Hoss Operas: The Great Silence (1968)

For me, this is the epitome of the genre. Sergio Corbucci’s magnum opus The GREAT SILENCE turns the spaghetti western genre upside down. The hero is a hero, he isn’t an anti-hero. His motives are somewhat suspect however. Silence, though possessing none of the typical anti-hero traits, is a hired gun.  The big bad in this is Loco. He is the leader of a gang of bounty killers and is portrayed pitch perfect by Klaus Kinski. The damsel in distress is black instead of white. Instead of the typical sun washed high sierra most of these films are set in this takes place in snow covered mountains in the throes of a blizzard. This is a nihilistic message movie and it is a masterpiece.  

Some dear readers may be aware of my rantings against message movies. In the horror genre I will always crow gorks, gore, fear etc… does not need a message. I still stand by this because fear is the message. It is often jarring and pulls the viewer out of the movie or it goes by unnoticed because it is shoe horned in to begin with (great example, Aja’s The Hills Have Eyes and the U.S. trapped in Iraq/Afghanistan–trying to survive a gork attack is enough for this film message is lost). Oaters are a great vehicle for a message.  They can be shrouded in grey or have the good guy in the white hat defeat the bad guy in the black hat. Because these are mere humans, no matter how skilled or virtuous or vicious, there must be a motive assigned. Wether it be justice, revenge, love or money.  This is fertile ground to plant a message.

I checked this out on Fantoma DVD and it includes the alternate “happy” ending insisted on by many markets. That being said…
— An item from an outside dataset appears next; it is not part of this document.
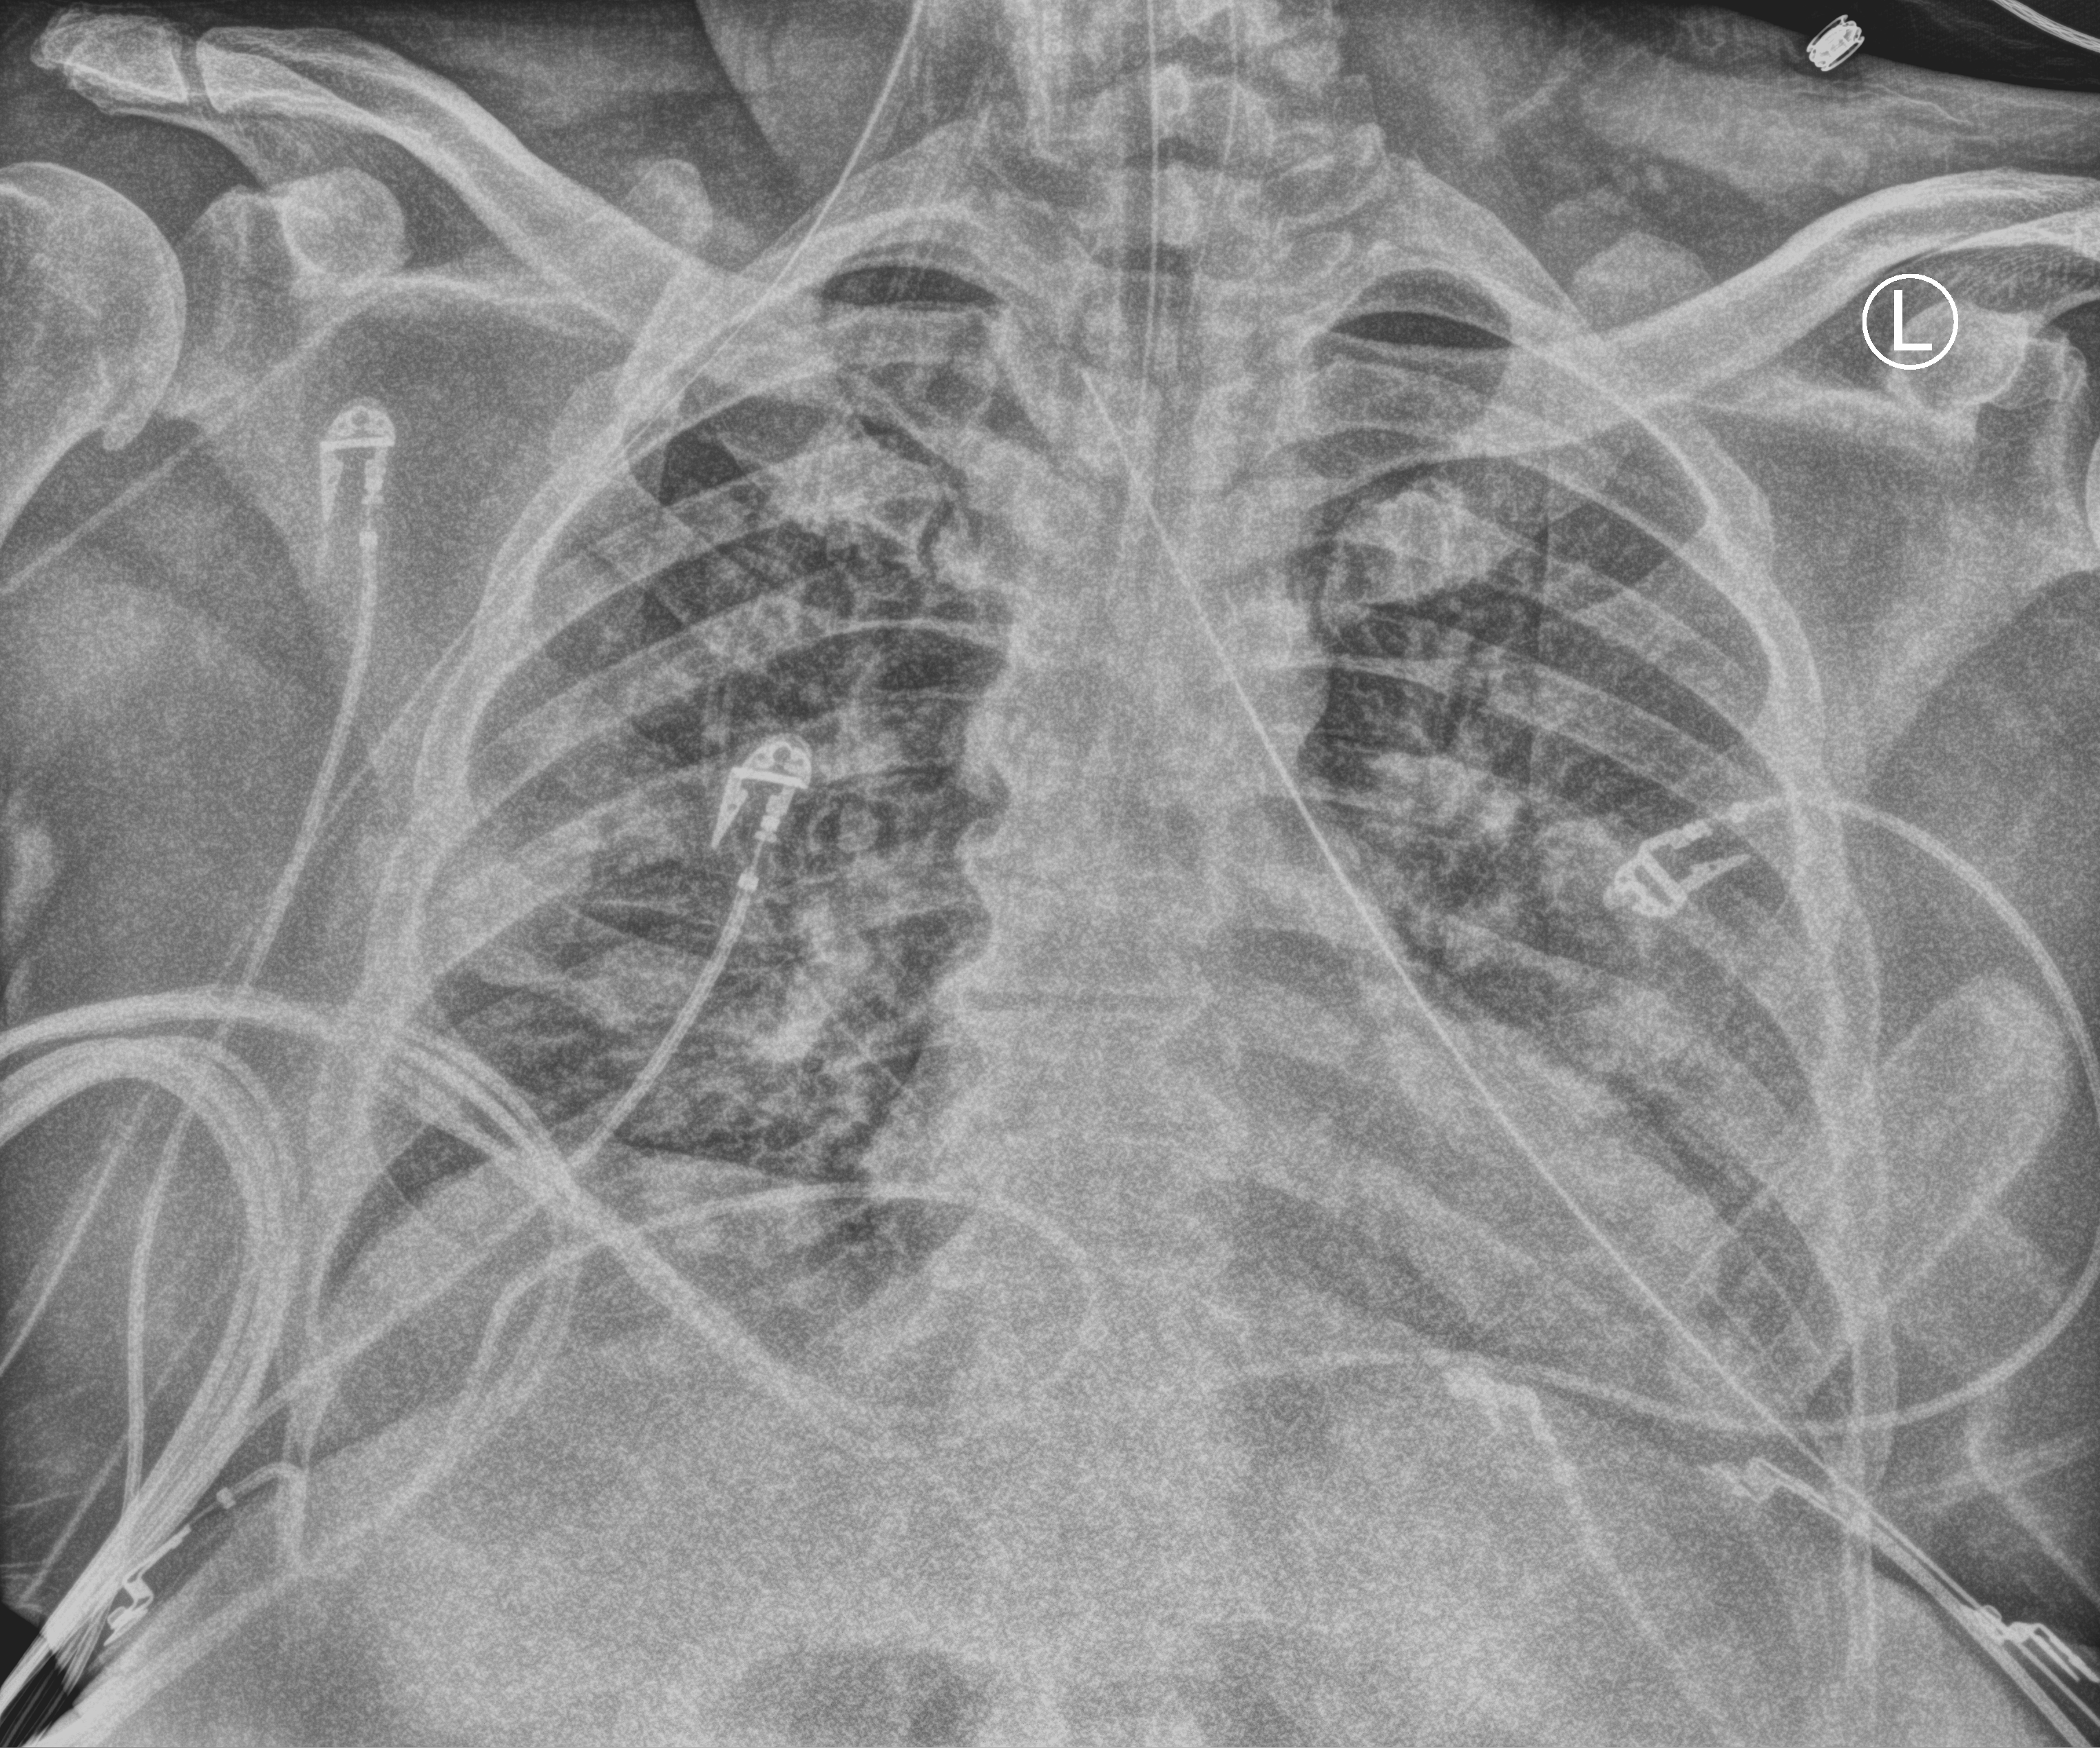
Chest X-ray (portable). Patient hospitalised with COVID-19; male, aged 18–59 years.
From the hospital-stay record, not from the radiograph (when in the stay this image was taken is not recorded): admitted to intensive care during this hospital stay: yes.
It is hard to discuss this movie without revealing some major SPOILERS so consider this to be your SPOILER ALERT!

And Corbucci does so masterfully. It is a conflict between the haves and have nots, or the monied and the poor. There are a group of outlaws (their crime is never revealed though the setting lends itself to either exiled Mormons or just starving and poor who try to find food) living in the mountains and the local general store owner and town boss man, Pollicut, has put a price on all of their heads. He has also put a price on the head of the husband of a young black woman whom he wishes to take as his mistress.  Loco shoots him dead and the young widow, Pauline, hires a mute gunman that goes by Silence. He carries an early automatic in the form of a mauser pistol. His gambit is to bait his mark into pulling first and either shooting his thumbs off and daring him to continue or shooting them dead if he is paid to do so. The main thing here is that Silence stays within the bounds of the law and Loco and his bunch of hired hands always make sure their bounty killings are “all according to the law.”


This film is packed with genre talent. Silence is portrayed by the Frenchman Jean-Louis Trintignant; he agreed 

Kinski as the aptly named Loco

to do the part only if he did not have to learn any lines in Italian. Easily enough done. Instead of the typical reticent lead, Corbucci makes him a mute who had his throat cut at a young age. The German born Klaus Kinski fulfills the role of Loco with his usual vigor and intensity. American and Corman veteran Frank Wolff plays the new sheriff who also brings a bit of levity to this dark film. BLACULA co-star Vonetta McGee rounds out the principles as Pauline who hires Silence to stop Loco and his men.  

The stark setting of the snow blasted landscapes lends itself to the feeling of despair the director seeks to build up. This is also the second silence that make up the silence trinity. Is the silence of snowfall the great silence referenced in the title? It is definitely ‘a’ great silence.

Overall this is one of the most nihilistic films I’ve ever seen-and that’s saying a lot (ILSA, LHODES, to name a couple of gems).

Silence is a gunhand of great skill he wipes out rooms full of people as they draw on him. He is built up to be a savior to this group of outcasts and town. That isn’t the case. The message Corbucci reveals is the plight of the poor and their fate at Snow Hill will never be forgotten.  The hint of revolution which underlies this film will creep up more fully in later works. To help illustrate this he is drawn up to be either a Christ-like figure, or perhaps Che Guevara, Silence is a champion of the poor. Like them his hands are destroyed. Christ’s are nailed to a cross and Che’s are severed then sent to Castro after his execution. In a confrontation with Pollicutt, Silence has one hand burned in a stove. This is done as revenge for Silence having shot Pollicutt’s thumb off years before seeking revenge for the murder of his parents. After being beaten and wounded Silence goes to his inevitable showdown with Loco and his men. They are waiting in the saloon with all of the poor outcasts tied up. The end is one of the most jaw dropping scenes that can be found in all of Italy‘s western output-if not in all cinema. It has to be seen to be felt.

Overall the end this is one of the most nihilistic films I’ve ever seen-and that’s saying a lot (ILSA, LHODES, to name a couple of gems).